-- Data for this task follows --

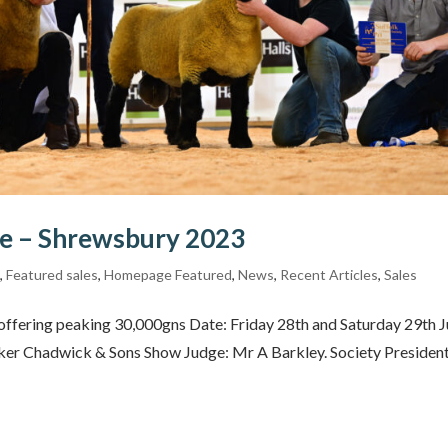
le – Shrewsbury 2023
s
,
Featured sales
,
Homepage Featured
,
News
,
Recent Articles
,
Sales
y offering peaking 30,000gns Date: Friday 28th and Saturday 29th J
ker Chadwick & Sons Show Judge: Mr A Barkley. Society President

-- Data for this task concluded --

Work to be completed: Apart from the pictures, the entries above are to be repeated in full and exactly.

Solution to the problem:
le – Shrewsbury 2023
s
,
Featured sales
,
Homepage Featured
,
News
,
Recent Articles
,
Sales
y offering peaking 30,000gns Date: Friday 28th and Saturday 29th J
ker Chadwick & Sons Show Judge: Mr A Barkley. Society President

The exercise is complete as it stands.